Significance and Claims
The paper claims that the $\mu$LHC represents a critical, feasible pathway for high-energy physics that can be realized earlier than a full muon collider. By leveraging existing ultra-cold $\mu^+$ technology, it offers a unique tool to:

1. Clarify QCD Basics: Provide essential data in the small-$x$, high-$Q^2$ region to test confinement hypotheses and improve Parton Distribution Functions (PDFs) for future hadron colliders (HL-LHC, FCC, SppC).
2. Enhance Higgs Physics: Offer a high-statistics environment for studying Higgs boson properties through vector boson fusion.

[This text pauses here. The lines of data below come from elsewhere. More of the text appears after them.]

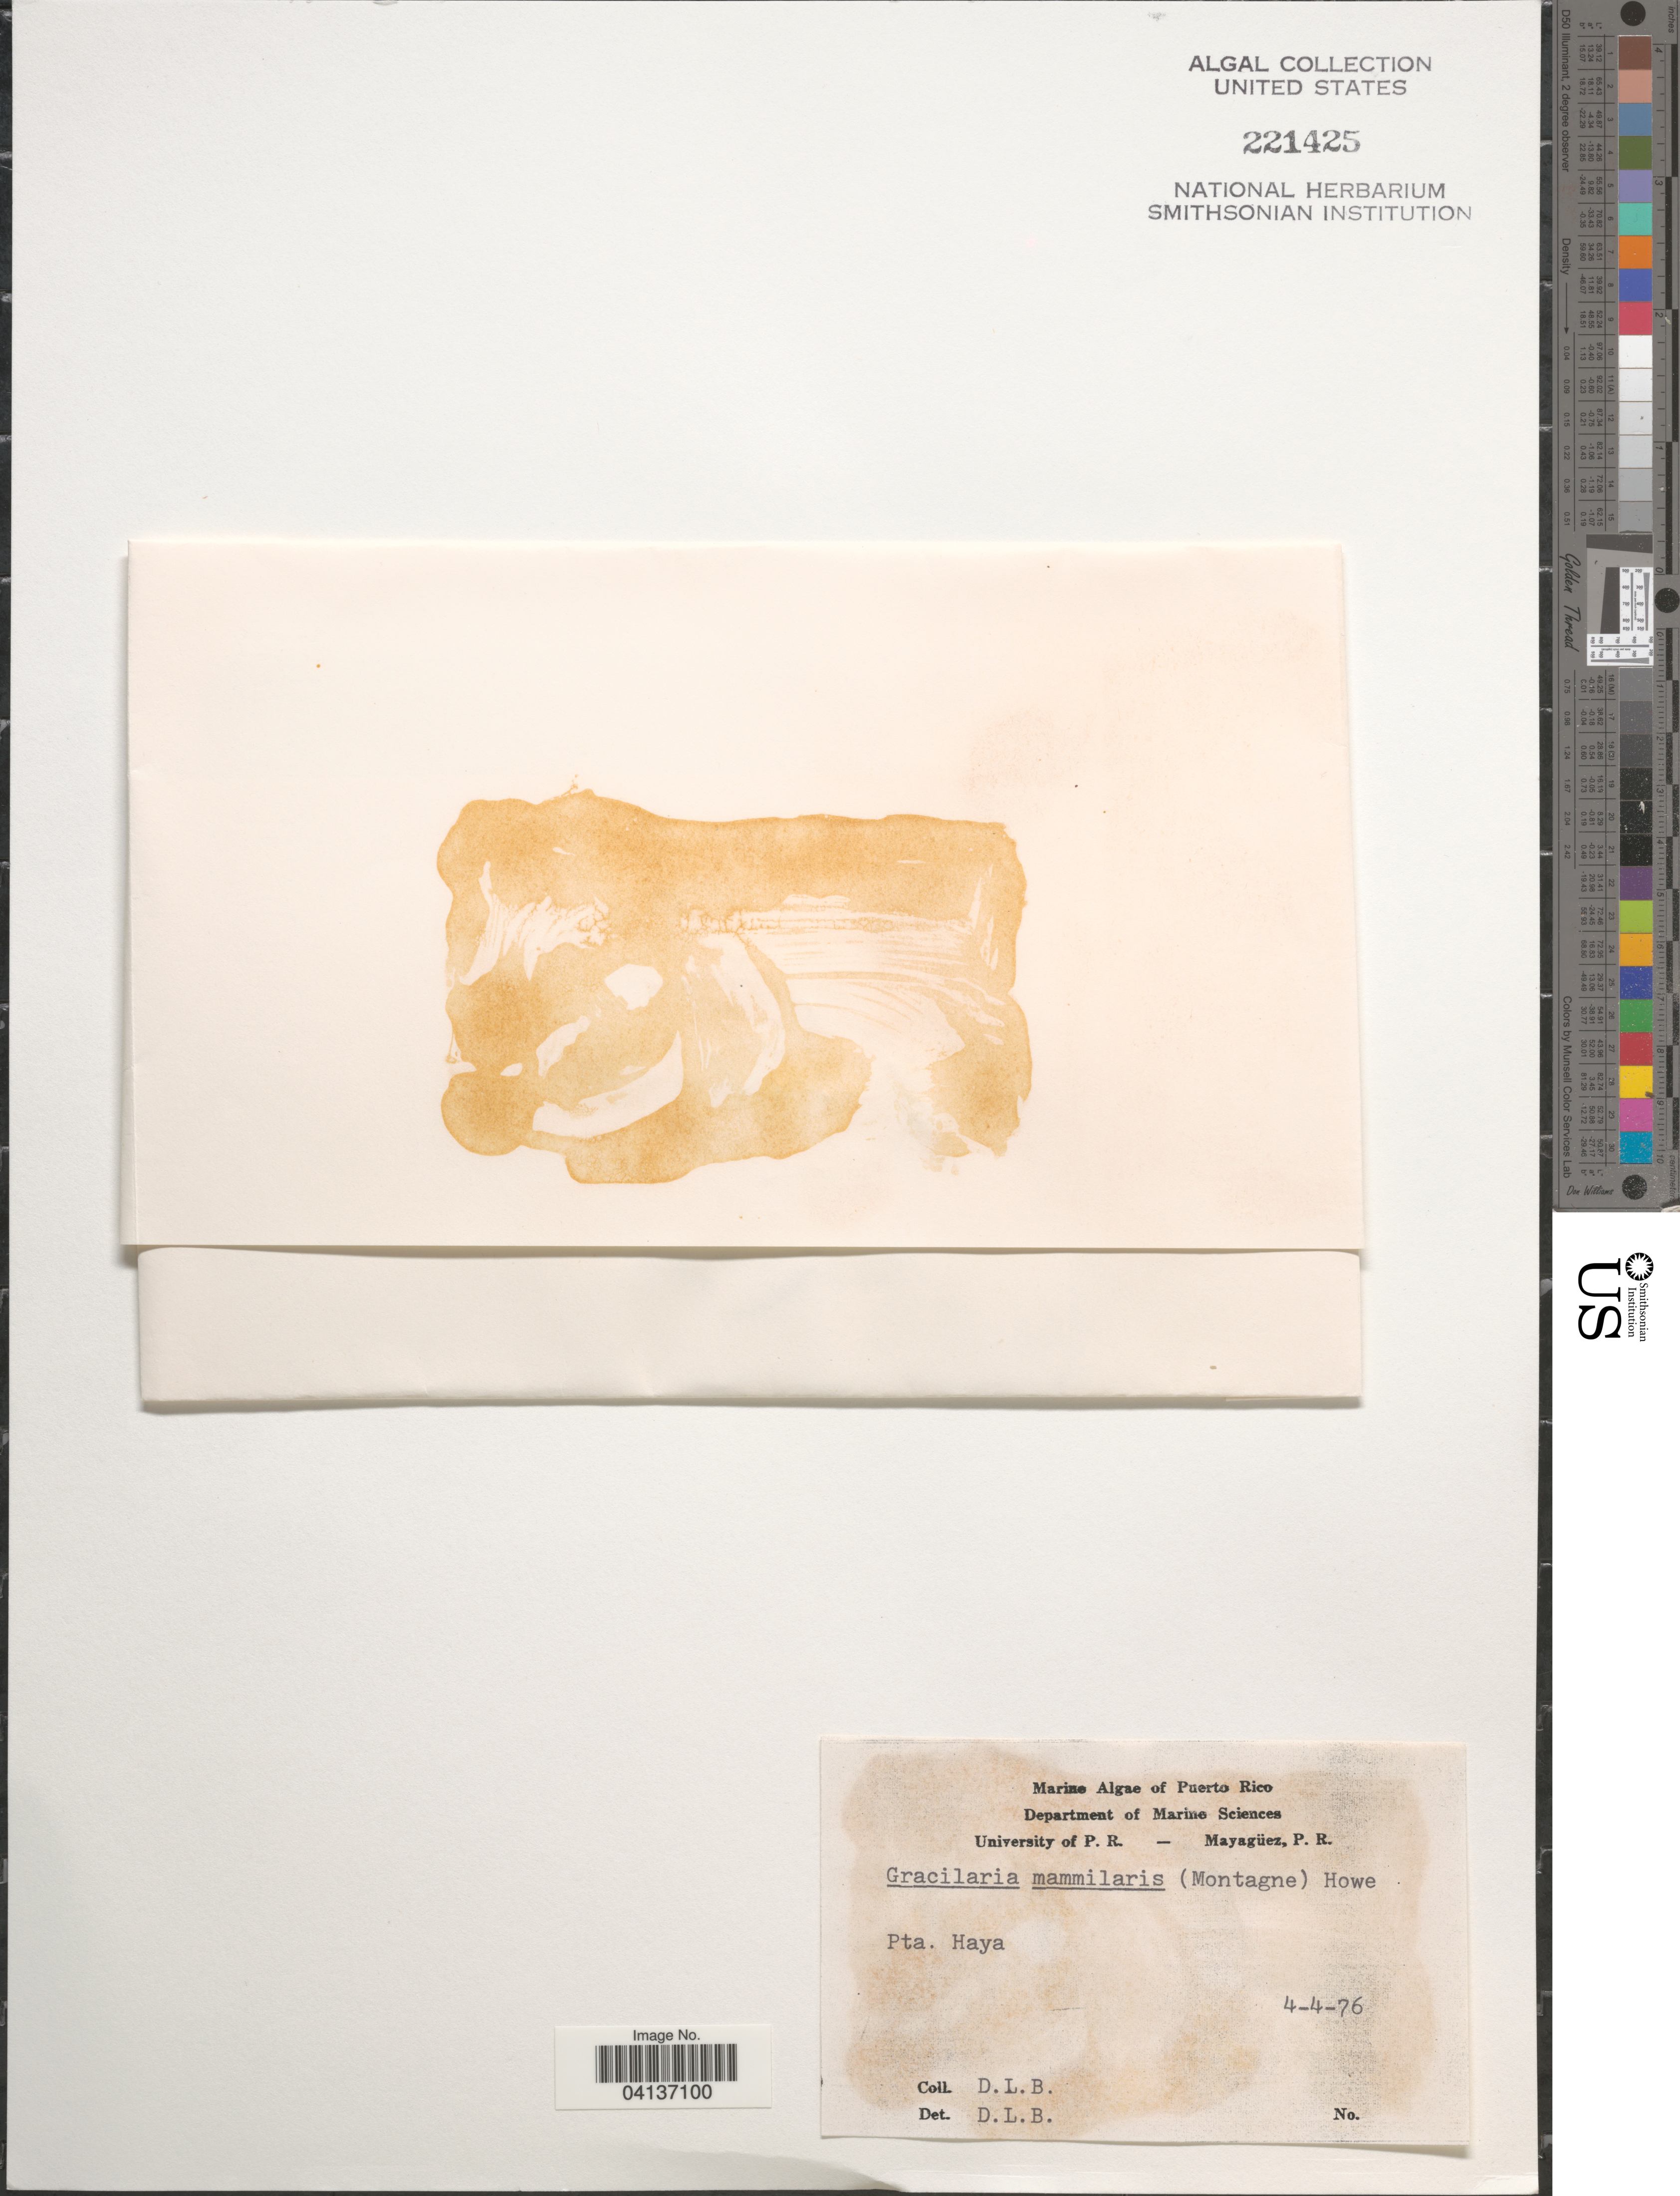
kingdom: Plantae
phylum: Rhodophyta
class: Florideophyceae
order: Gracilariales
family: Gracilariaceae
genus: Gracilaria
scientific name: Gracilaria mammillaris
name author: (Mont.) M. Howe in Britton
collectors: D. L. B.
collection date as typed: Transcribed d/m/y: 4/4/76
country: Puerto Rico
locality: Pta. Haya.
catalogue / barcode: US 221425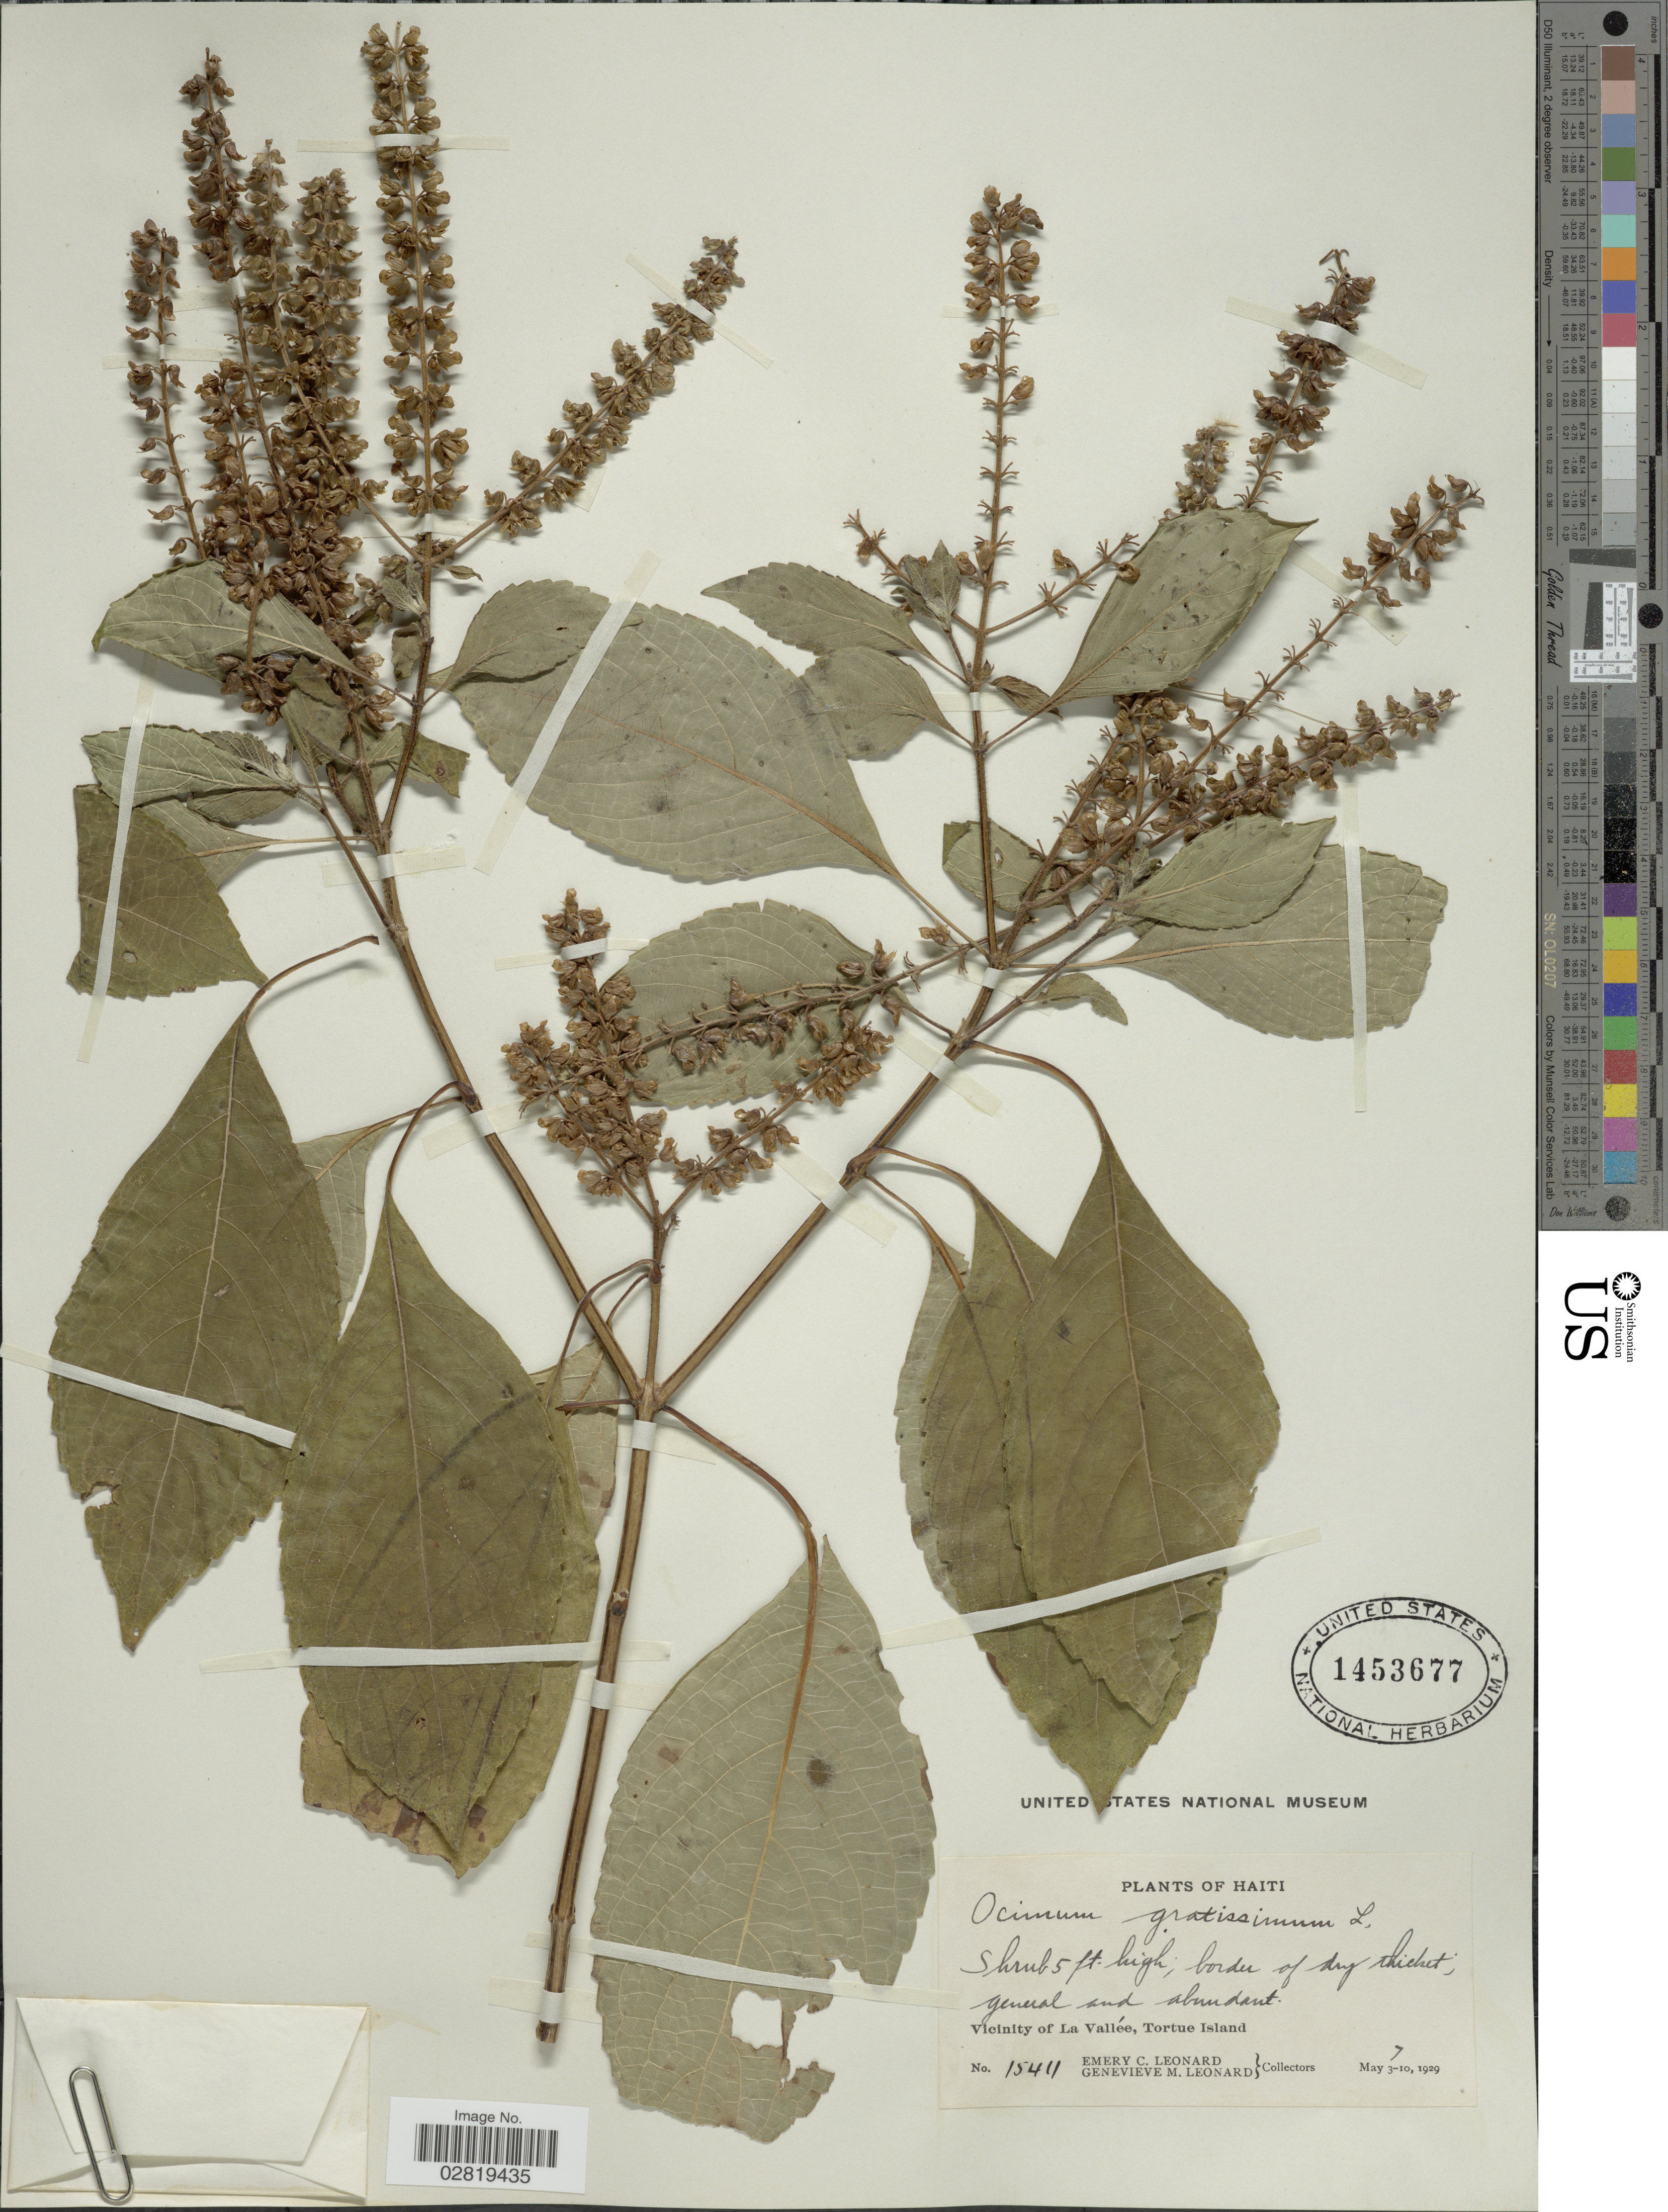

3. Explore BSM Physics: Provide superior sensitivity to muon-related Beyond Standard Model phenomena, specifically excited muons, leptoquarks, and color-octet muons, surpassing the discovery potential of the HL-LHC for specific channels.

The authors conclude that systematic studies of the accelerator, detector, and physics aspects of the $\mu$LHC are necessary for long-term planning, positioning it as a potential "second most effective tool" after proton colliders for constituent-level exploration at the multi-TeV scale.